• WHAT IS REQUIRED: Every entry must come back exactly as it was given.

• DATASET RECORDS:
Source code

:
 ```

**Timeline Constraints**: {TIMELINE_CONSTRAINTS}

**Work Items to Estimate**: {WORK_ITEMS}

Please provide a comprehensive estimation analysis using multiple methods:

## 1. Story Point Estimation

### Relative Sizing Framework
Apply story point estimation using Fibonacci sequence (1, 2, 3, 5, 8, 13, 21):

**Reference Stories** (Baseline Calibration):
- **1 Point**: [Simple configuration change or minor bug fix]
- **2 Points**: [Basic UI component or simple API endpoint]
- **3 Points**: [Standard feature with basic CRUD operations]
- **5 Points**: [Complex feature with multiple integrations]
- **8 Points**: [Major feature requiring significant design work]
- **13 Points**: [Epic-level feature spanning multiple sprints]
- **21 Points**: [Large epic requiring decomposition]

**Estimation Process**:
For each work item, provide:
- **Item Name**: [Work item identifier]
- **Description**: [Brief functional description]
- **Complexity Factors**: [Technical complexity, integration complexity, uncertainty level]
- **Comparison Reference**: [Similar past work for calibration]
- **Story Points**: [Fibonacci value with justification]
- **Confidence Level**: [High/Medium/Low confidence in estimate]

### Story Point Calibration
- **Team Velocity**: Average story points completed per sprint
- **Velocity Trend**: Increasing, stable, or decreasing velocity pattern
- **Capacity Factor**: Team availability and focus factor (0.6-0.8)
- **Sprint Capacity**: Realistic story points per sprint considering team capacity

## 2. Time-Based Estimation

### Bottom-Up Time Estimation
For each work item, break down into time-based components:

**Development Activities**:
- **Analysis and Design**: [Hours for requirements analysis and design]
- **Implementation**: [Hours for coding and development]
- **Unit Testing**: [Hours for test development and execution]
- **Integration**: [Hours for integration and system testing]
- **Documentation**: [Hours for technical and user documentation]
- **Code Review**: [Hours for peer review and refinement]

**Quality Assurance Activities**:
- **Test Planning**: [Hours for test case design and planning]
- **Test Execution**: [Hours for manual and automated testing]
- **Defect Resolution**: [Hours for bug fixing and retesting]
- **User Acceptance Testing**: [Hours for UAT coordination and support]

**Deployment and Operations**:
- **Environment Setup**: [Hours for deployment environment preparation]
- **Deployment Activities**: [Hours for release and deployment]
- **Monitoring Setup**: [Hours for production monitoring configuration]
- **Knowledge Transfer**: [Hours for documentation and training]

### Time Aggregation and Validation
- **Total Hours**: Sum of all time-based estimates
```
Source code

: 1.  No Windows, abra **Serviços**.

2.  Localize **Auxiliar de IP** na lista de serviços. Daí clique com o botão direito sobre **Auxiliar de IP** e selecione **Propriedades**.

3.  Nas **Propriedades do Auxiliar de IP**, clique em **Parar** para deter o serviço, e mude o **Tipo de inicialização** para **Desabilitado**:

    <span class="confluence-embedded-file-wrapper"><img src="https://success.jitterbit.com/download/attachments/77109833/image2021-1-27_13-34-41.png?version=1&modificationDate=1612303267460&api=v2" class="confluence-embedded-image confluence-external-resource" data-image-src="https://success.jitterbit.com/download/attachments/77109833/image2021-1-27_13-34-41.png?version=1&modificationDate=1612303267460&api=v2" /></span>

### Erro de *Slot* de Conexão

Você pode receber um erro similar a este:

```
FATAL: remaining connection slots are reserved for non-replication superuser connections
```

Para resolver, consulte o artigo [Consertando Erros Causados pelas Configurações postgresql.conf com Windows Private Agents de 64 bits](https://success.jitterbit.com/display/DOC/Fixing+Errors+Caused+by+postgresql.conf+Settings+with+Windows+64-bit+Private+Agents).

• EXERCISE ANSWER:
Source code

:
 ```

**Timeline Constraints**: {TIMELINE_CONSTRAINTS}

**Work Items to Estimate**: {WORK_ITEMS}

Please provide a comprehensive estimation analysis using multiple methods:

## 1. Story Point Estimation

### Relative Sizing Framework
Apply story point estimation using Fibonacci sequence (1, 2, 3, 5, 8, 13, 21):

**Reference Stories** (Baseline Calibration):
- **1 Point**: [Simple configuration change or minor bug fix]
- **2 Points**: [Basic UI component or simple API endpoint]
- **3 Points**: [Standard feature with basic CRUD operations]
- **5 Points**: [Complex feature with multiple integrations]
- **8 Points**: [Major feature requiring significant design work]
- **13 Points**: [Epic-level feature spanning multiple sprints]
- **21 Points**: [Large epic requiring decomposition]

**Estimation Process**:
For each work item, provide:
- **Item Name**: [Work item identifier]
- **Description**: [Brief functional description]
- **Complexity Factors**: [Technical complexity, integration complexity, uncertainty level]
- **Comparison Reference**: [Similar past work for calibration]
- **Story Points**: [Fibonacci value with justification]
- **Confidence Level**: [High/Medium/Low confidence in estimate]

### Story Point Calibration
- **Team Velocity**: Average story points completed per sprint
- **Velocity Trend**: Increasing, stable, or decreasing velocity pattern
- **Capacity Factor**: Team availability and focus factor (0.6-0.8)
- **Sprint Capacity**: Realistic story points per sprint considering team capacity

## 2. Time-Based Estimation

### Bottom-Up Time Estimation
For each work item, break down into time-based components:

**Development Activities**:
- **Analysis and Design**: [Hours for requirements analysis and design]
- **Implementation**: [Hours for coding and development]
- **Unit Testing**: [Hours for test development and execution]
- **Integration**: [Hours for integration and system testing]
- **Documentation**: [Hours for technical and user documentation]
- **Code Review**: [Hours for peer review and refinement]

**Quality Assurance Activities**:
- **Test Planning**: [Hours for test case design and planning]
- **Test Execution**: [Hours for manual and automated testing]
- **Defect Resolution**: [Hours for bug fixing and retesting]
- **User Acceptance Testing**: [Hours for UAT coordination and support]

**Deployment and Operations**:
- **Environment Setup**: [Hours for deployment environment preparation]
- **Deployment Activities**: [Hours for release and deployment]
- **Monitoring Setup**: [Hours for production monitoring configuration]
- **Knowledge Transfer**: [Hours for documentation and training]

### Time Aggregation and Validation
- **Total Hours**: Sum of all time-based estimates
```
Source code

: 1.  No Windows, abra **Serviços**.

2.  Localize **Auxiliar de IP** na lista de serviços. Daí clique com o botão direito sobre **Auxiliar de IP** e selecione **Propriedades**.

3.  Nas **Propriedades do Auxiliar de IP**, clique em **Parar** para deter o serviço, e mude o **Tipo de inicialização** para **Desabilitado**:

    <span class="confluence-embedded-file-wrapper"><img src="https://success.jitterbit.com/download/attachments/77109833/image2021-1-27_13-34-41.png?version=1&modificationDate=1612303267460&api=v2" class="confluence-embedded-image confluence-external-resource" data-image-src="https://success.jitterbit.com/download/attachments/77109833/image2021-1-27_13-34-41.png?version=1&modificationDate=1612303267460&api=v2" /></span>

### Erro de *Slot* de Conexão

Você pode receber um erro similar a este:

```
FATAL: remaining connection slots are reserved for non-replication superuser connections
```

Para resolver, consulte o artigo [Consertando Erros Causados pelas Configurações postgresql.conf com Windows Private Agents de 64 bits](https://success.jitterbit.com/display/DOC/Fixing+Errors+Caused+by+postgresql.conf+Settings+with+Windows+64-bit+Private+Agents).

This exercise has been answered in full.